Franklin, 6-foot-2, 230 pounds, is big, especially for a quarterback. He nearly was that big in middle school, which played a role in his family moving to Corinth, Texas.
Just to play football, Willie required James to do 100 push-ups a night in the fourth grade, 200 a day in the fifth grade. Two years after meeting his father's requirements, James weighed 185 pounds.
The family at the time lived in Rolla, Mo. Rolla city officials said James was 50 pounds too heavy to play little league football.
One of Willie's friends, J.W. Lively, a former college defensive coordinator, suggested the family move to Corinth, a suburb north of Denton.

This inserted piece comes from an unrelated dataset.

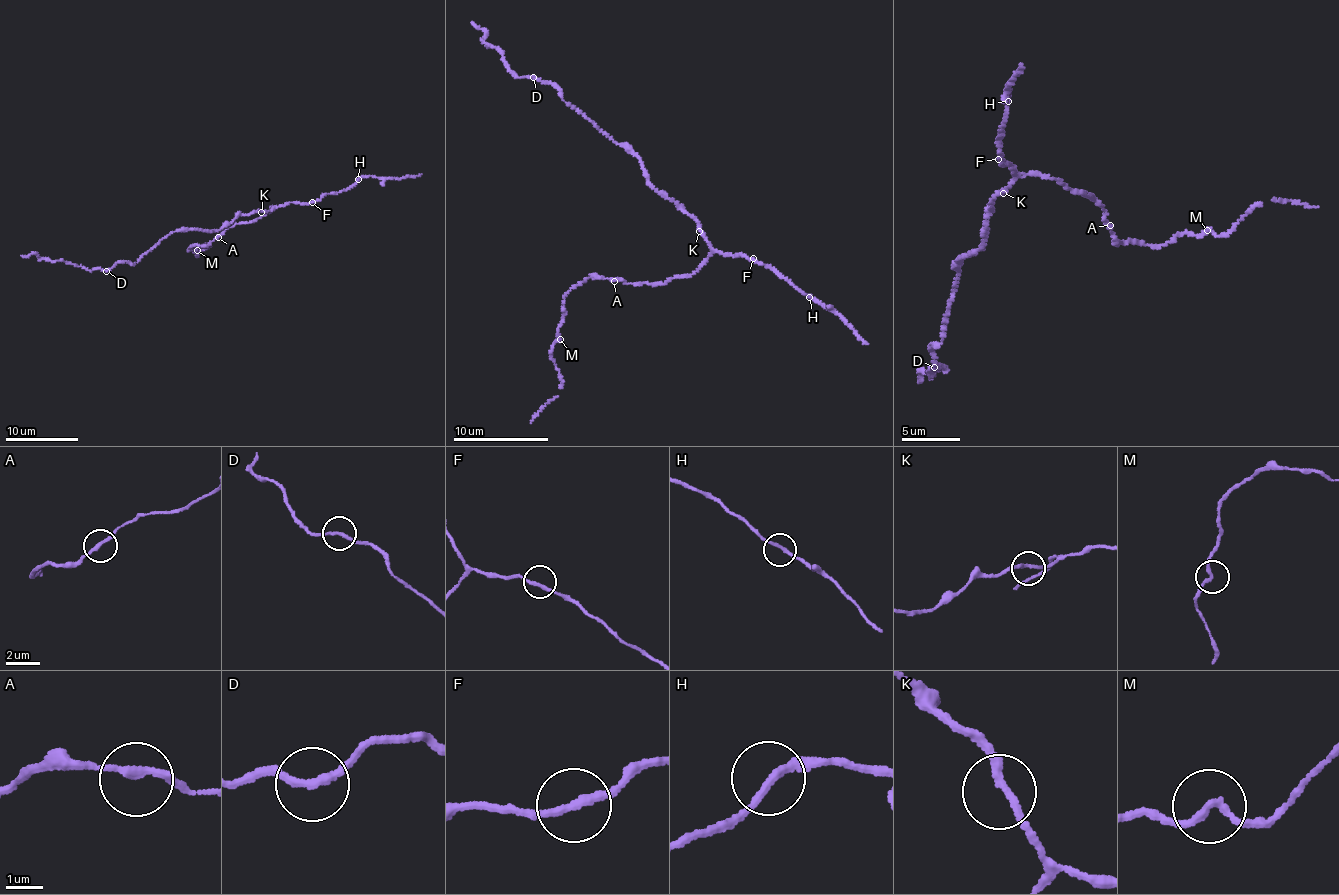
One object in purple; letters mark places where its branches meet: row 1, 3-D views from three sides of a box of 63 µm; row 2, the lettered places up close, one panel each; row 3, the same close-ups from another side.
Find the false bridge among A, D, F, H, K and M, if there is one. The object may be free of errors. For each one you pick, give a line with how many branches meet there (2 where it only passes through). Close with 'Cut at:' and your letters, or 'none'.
Cut at: none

Willie got a job as campus minister at North Texas University.
At that point, James was 6-foot, 200 pounds in the seventh grade.
Eight years later, James Franklin is the next highly touted Missouri quarterback. He's following in the footsteps of Blaine Gabbert, who will start Sunday for the Jacksonville Jaguars, and Brad Smith, a dual threat quarterback Franklin often is compared to.
Franklin is fifth in the Big 12 in total offense, averaging 231 passing yards and 52 rushing yards a game.
“He's intense, but he's expressionless,” Missouri coach Gary Pinkel said. “Bombs are going off, and he's looking at you like everything's fine and dandy. I like that confident poise he has.”
That poise comes from lessons instilled by his father, a San Diego native who played at OU in 1970 and '71 after being an All-American in football and track at Mesa Community College.